Sam

Posts Tagged ‘first friday night home game’

First friday night game of the season

In Traditions on April 23, 2009 at 11:49 am

First Friday night game of the year was last week. Giants won 2-0 to snap a six game losing streak. Watching the 2009 version of the SF Giants is about as interesting as watching a fly trapped in your kitchen try to navigate its way back to the outside world……….so we spent much of the evening sipping beers from a couple of 1958 Hamms wax beer cups I had found on EBAY and looking at Casey Stengel “Old Perfessor” quotes on Lin’s I-phone. Lin was looking to enhance his profile on his company’s website with a little Stengelese. Settled on the following :

The secret of successful managing is to keep the five guys who hate you away from the four guys who haven’t made up their minds.

As a kid I used to enjoy going to Friday night games at Candlestick Park. In those days night games started at 8:05 which allowed people to eat at home with their families ( at one time in America the family dinner hour was sacred ) and then head out to the ballgame. Contrast that to nowadays when most teams have a 7 pm first pitch which more or less gives fans no alternative but to eat at the ballpark, where they pay inflated prices for food. Foregoing the $ 4.00 parking lot we would park in the dirt lot on the perimeter of the stadium for a buck and then make our way to the ticket booths outside the concourse. The prices in those days: $1.00 for bleachers; $ 2.50 for upper reserve; $3.50 for lower reserve. $4.50 for a box seat. $ 4.50 today doesn’t even get you an order of fries at ATT Park.

It would get bitterly cold at Candlestick (this was before the stadium was enclosed in 1971-72) as the wind used to blow in across the outfield from the bay. We would bundle up with our thermoses and enjoy the game and the organ music between innings, which is about all a baseball game used to consist of.
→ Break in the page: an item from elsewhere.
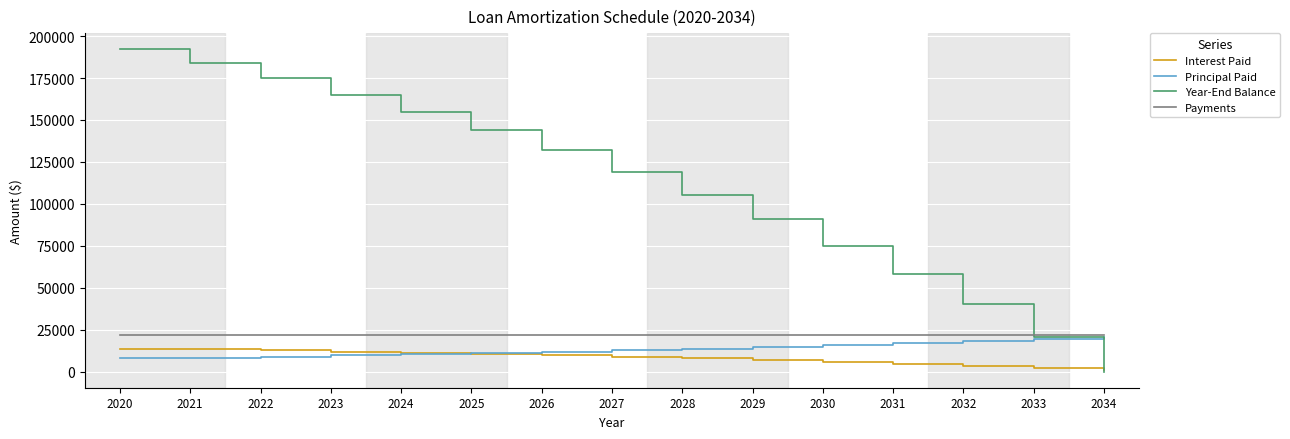

The value of Principal Paid at 2029 is 25361.7. True or false?

False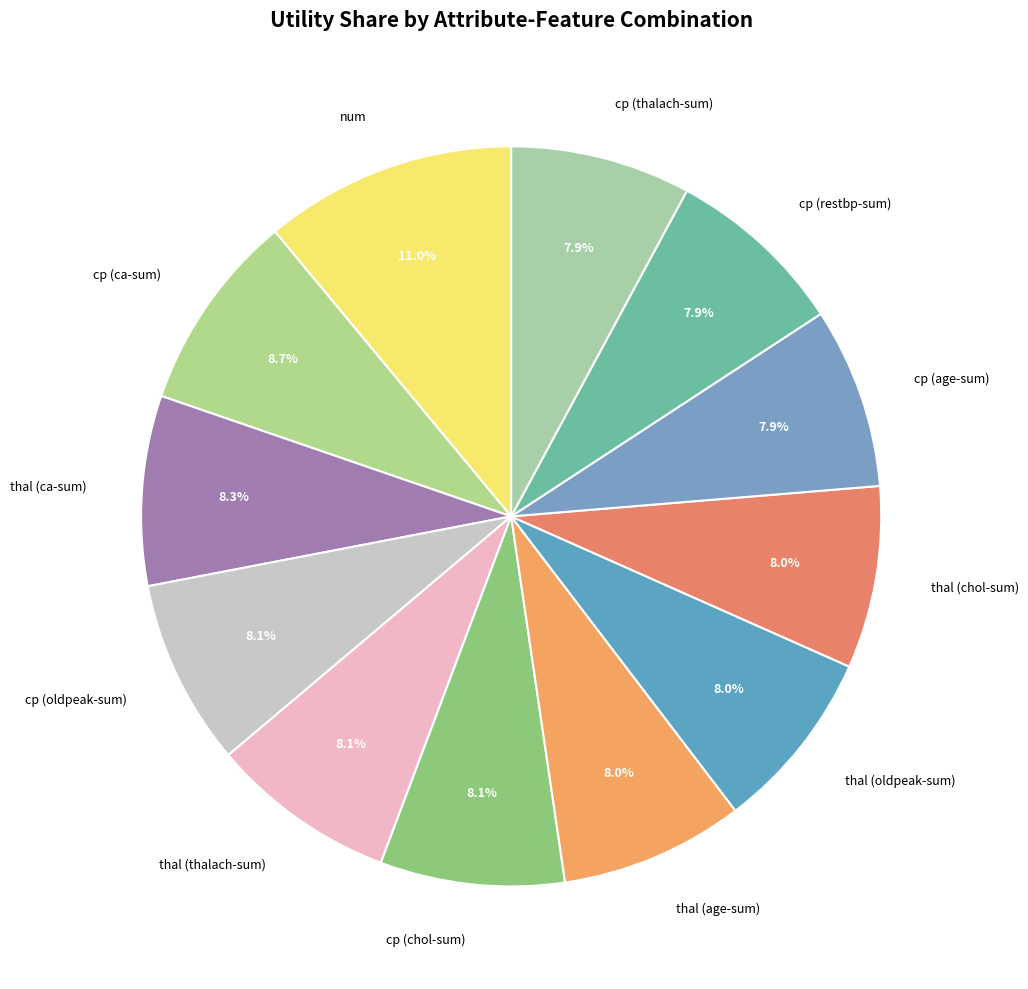

True or false: thal (chol-sum) accounts for 8% of the total.

True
Inside the ballpark the crowd was diverse. Unlike today when exorbitant ticket pricing has created a caste system at the ballpark, at the old Candlestick Park dishwashers with the buying power to afford a $ 3.50 ticket would sit side by side with lawyers and engage in conversation while watching the game. For a 12 year old kid like myself the diversity was a fleeting escape from the homogeneity of the suburbs , but valuable social education nevertheless. In a society struggling to be fair baseball was the great equalizer. Not any more. I don’t know the last time I sat next to a black person at a baseball game. A sad commentary on our society, and on our National Pastime, I believe.

Final thought on this post: Was reminiscing with Lin about the old days when ballpark Cokes came in waxed cups with cellophane lids. Remember those ? The lids were heat sealed on the cups and crackled loudly when you poked your finger thorough them. Those cups have disappeared meaning, I guess, that not everything about going to a ballgame nowadays is to be lamented. And beer used to be poured in the stands while you kept one eye on the game. It was only $ 0.75 then. Now it is $ 9.00.